--- BEGIN MATERIAL FOR THIS TASK ---

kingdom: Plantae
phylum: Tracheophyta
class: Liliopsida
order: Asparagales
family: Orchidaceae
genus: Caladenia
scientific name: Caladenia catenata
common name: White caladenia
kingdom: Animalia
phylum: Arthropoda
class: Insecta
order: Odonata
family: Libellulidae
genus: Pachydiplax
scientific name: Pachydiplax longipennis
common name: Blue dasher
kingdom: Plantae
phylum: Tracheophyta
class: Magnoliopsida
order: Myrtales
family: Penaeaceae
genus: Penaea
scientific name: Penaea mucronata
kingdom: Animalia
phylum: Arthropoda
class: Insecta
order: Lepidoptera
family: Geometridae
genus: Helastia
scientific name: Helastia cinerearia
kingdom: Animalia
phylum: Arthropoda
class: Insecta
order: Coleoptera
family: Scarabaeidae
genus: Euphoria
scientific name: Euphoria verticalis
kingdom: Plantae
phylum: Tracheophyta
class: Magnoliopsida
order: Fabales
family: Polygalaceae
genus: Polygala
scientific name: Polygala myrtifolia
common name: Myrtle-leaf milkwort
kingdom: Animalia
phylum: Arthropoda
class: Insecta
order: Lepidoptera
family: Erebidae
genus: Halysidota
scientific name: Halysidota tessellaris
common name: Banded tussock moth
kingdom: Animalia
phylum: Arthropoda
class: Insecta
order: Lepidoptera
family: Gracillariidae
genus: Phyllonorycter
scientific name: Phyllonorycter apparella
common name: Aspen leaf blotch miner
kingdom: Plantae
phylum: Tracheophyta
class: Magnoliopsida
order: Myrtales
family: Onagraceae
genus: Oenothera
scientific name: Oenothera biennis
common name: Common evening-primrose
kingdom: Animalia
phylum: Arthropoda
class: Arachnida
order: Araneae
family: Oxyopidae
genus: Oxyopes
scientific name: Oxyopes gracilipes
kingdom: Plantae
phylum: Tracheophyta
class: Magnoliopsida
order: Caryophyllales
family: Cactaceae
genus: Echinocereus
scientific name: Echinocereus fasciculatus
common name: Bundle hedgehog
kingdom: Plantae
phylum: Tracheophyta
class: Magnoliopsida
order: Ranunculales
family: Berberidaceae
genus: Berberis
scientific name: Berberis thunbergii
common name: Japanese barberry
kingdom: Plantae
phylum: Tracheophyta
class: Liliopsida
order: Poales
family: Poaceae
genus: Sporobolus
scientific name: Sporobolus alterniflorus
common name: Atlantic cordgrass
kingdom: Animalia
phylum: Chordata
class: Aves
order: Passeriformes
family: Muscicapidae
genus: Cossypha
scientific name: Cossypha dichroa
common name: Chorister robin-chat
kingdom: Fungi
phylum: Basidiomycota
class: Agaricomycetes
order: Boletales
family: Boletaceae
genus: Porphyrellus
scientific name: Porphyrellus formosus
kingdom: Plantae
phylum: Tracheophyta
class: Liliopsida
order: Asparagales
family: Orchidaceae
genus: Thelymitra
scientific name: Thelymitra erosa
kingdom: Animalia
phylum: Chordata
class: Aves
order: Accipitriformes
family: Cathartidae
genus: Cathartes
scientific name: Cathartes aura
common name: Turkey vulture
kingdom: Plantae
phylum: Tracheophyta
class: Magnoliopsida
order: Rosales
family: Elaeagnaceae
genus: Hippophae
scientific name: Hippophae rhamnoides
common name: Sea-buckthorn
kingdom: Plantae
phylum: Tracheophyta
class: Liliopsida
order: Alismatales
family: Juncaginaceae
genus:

--- END MATERIAL FOR THIS TASK ---

> _YOUR OBJECTIVE_:
Copy the lines above exactly, from the line containing "common name: Turkey vulture" through the end of the records, including both ends.

> _WRITTEN ANSWER_:
common name: Turkey vulture
kingdom: Plantae
phylum: Tracheophyta
class: Magnoliopsida
order: Rosales
family: Elaeagnaceae
genus: Hippophae
scientific name: Hippophae rhamnoides
common name: Sea-buckthorn
kingdom: Plantae
phylum: Tracheophyta
class: Liliopsida
order: Alismatales
family: Juncaginaceae
genus:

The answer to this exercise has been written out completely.